"But," answered Menehwehna with a cheerful readiness which proved that he had thought the matter out, "if, as you say, the Governor receive us kindly, we will hide that you are English; to that every man shall give his oath beforehand. If things go ill, we will hand you back as our prisoner and prove that we have kept you against your will."

John shook his head, but did not utter the firm resolve of his heart—that even from ignominy no such lies should save him while he had a gun to turn against himself. "Why do you fear then, Menehwehna," he demanded, "if not for me?"

"Do not ask, my brother!" Menehwehna's voice was troubled, constrained, and his eyes avoided John's.

"Ah, well," said John lightly, after regarding him for a moment, "to you at least I will pay some of my debt. Go and tell your people that I am English; and add—for it will save talk—that I am ready to go with them to Fort Niagara."

By dawn on the third day at Fort Rouillé three canoes lay finished and ready, each capable of carrying eight or nine men. Pushing off from the Toronto shore, the embassage paddled southward across the lake.

They came late that evening to a point of land four miles from Niagara, on the north side of the river mouth. Approaching it, they discerned many clusters of Indian encampments, each sending up its thin column of smoke against the sunset-darkened woods: but night had fallen long before they beached their canoes, and for the last three miles they paddled wide of the shore to skirt a fleet of fishing-boats twinkling with flambeaux, from the rays of which voices challenged them. The Ojibways answered with their own call and were made welcome. A common fear, it seemed, lay over all the nations— Wyandots and Attiwandaronks from the west and north of Lake Erie, Nettaways and Tobacco Indians from around Nottawasaga Bay, Ottawas and Pottawatamies from the far west—who had not yet made their peace with the English. But Menehwehna, whose fear of arriving too late had kept him anxious throughout the voyage, grew cheerful again.

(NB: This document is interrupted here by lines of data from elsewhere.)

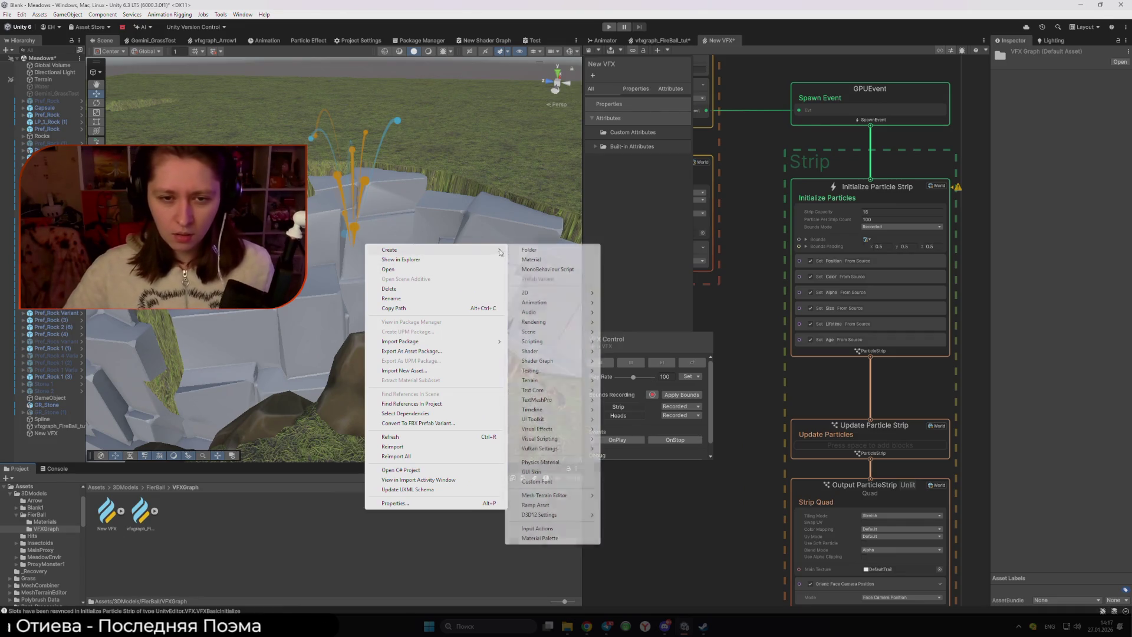
mouse_move(566, 430)
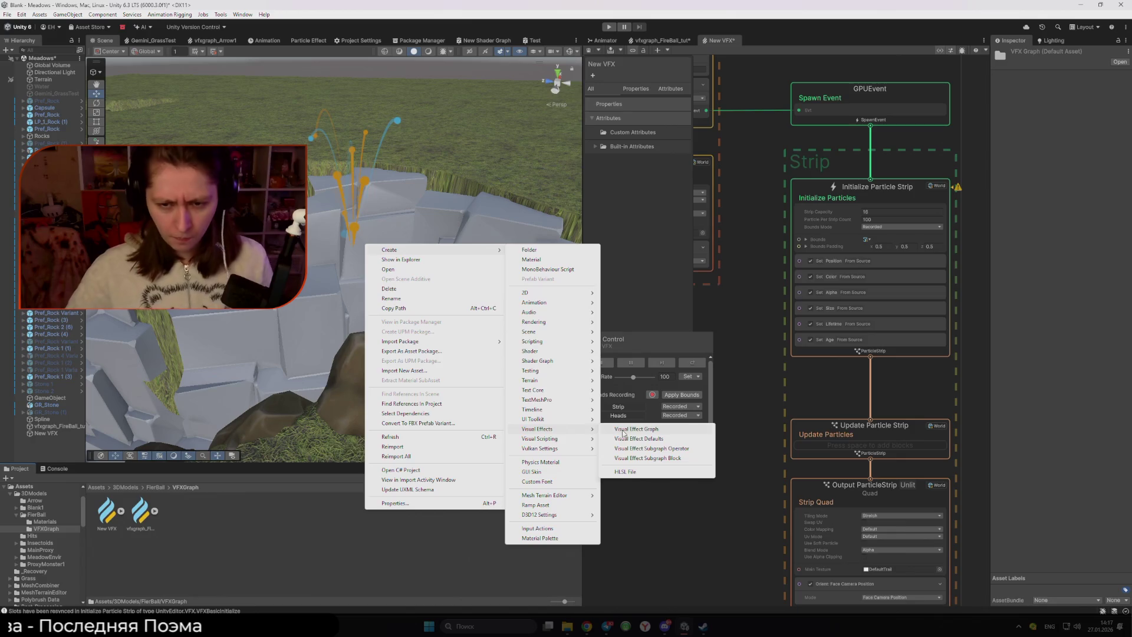
click(623, 431)
click(544, 277)
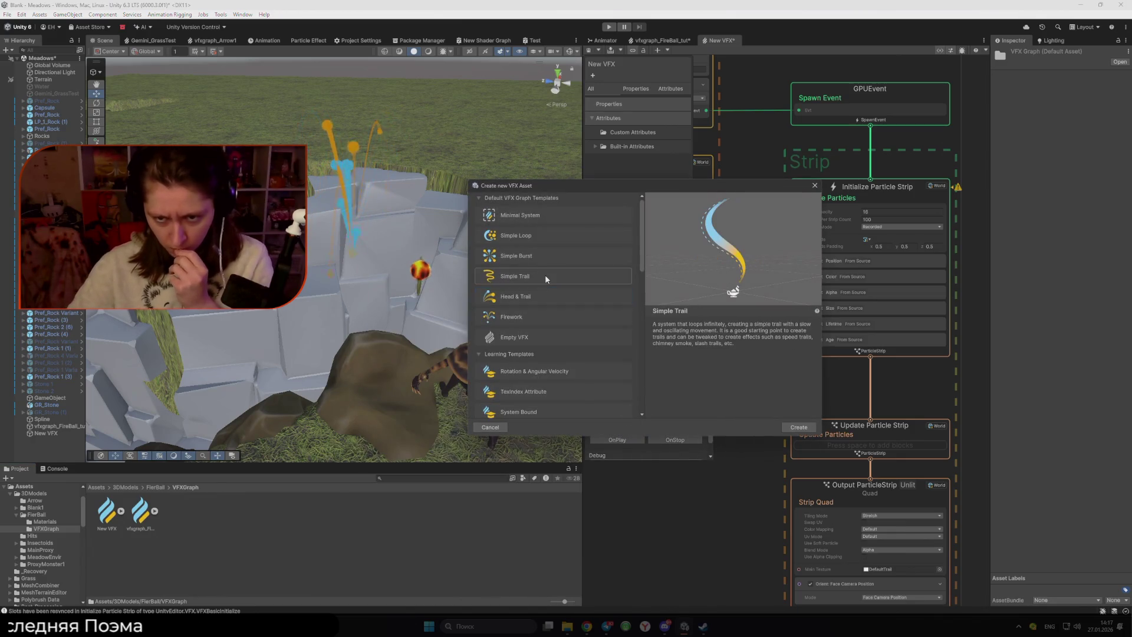
click(798, 427)
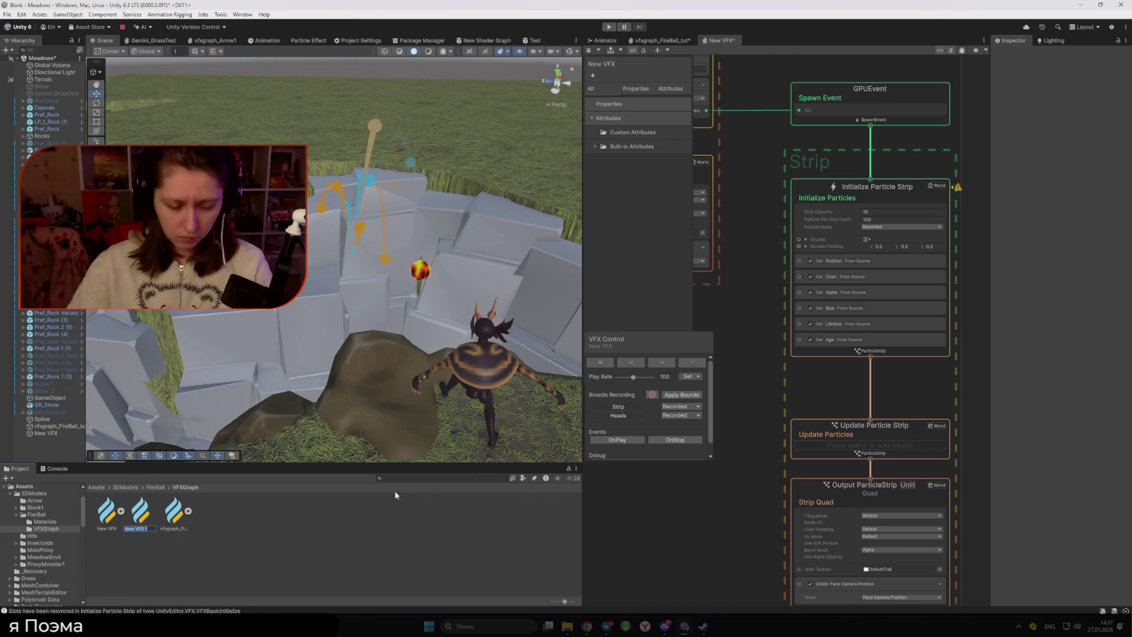
text(l)
key(Return)
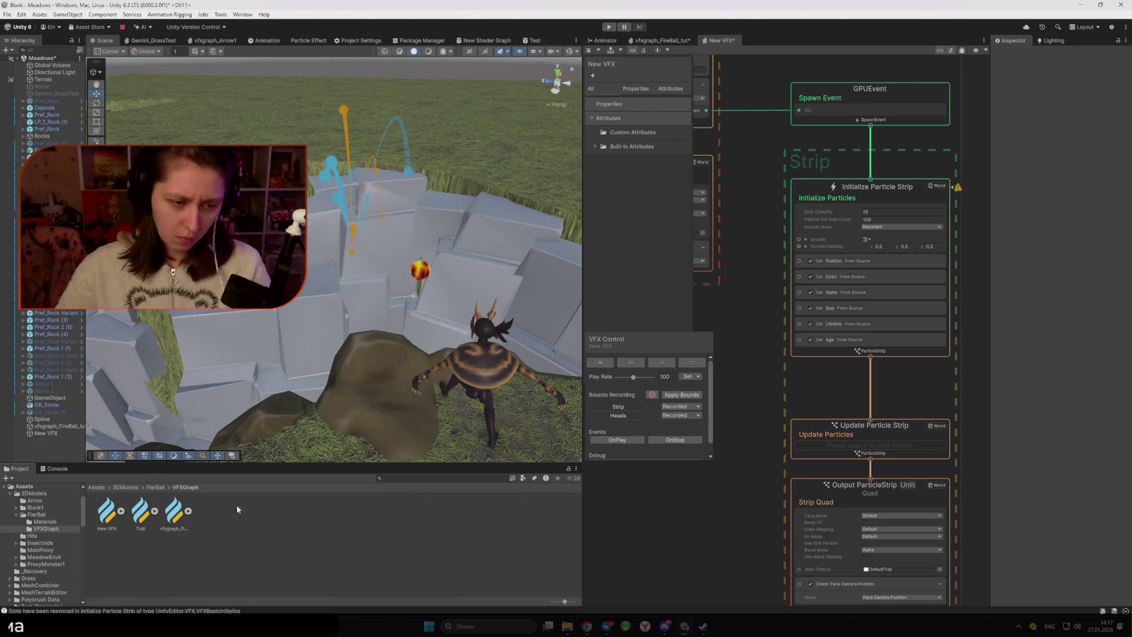
double_click(138, 511)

They landed and pitched their camp on a spit of land close beside their old friend the Ottawa chief from L'Arbre Croche, to whose lodge Menehwehna at once betook himself to learn the news. But John, weary with the day's toil, threw himself down and slept.

A touch on his shoulder awakened him at dawn, and he opened his eyes to see Menehwehna standing above him, gun in hand and dressed for an expedition.

"Come," commanded Menehwehna, adding, as John's gaze travelled around upon the sleepers, "We two, alone."

John caught up his gun, and the pair stepped out into the dawn together. An Indian path led through the forest to the southward, and Menehwehna took it, walking ahead and rapidly. Twice he turned about and looked John in the face with a searching gaze, but held on his way again without speaking. They walked in a dawn which as yet resembled night rather than day; a night grown diaphanous and ghostlike, a summer night surprised in its sleep and vanishing before their footfall. The flicker of fire-flies hurrying into deeper shades seemed, by a trick of eyesight, to pass into the glint of dew. The birds had not yet broken into singing, the shadows stirred with whispers, as though their broods of winged and creeping things held breath together in alarm. A thin mist drifted through the undergrowth, muffling the roar of distant waters; and at intervals the path led across a clearing where, between the pine-trunks to the left, the lake itself came into view, with clouds of vapour heaving on its bosom.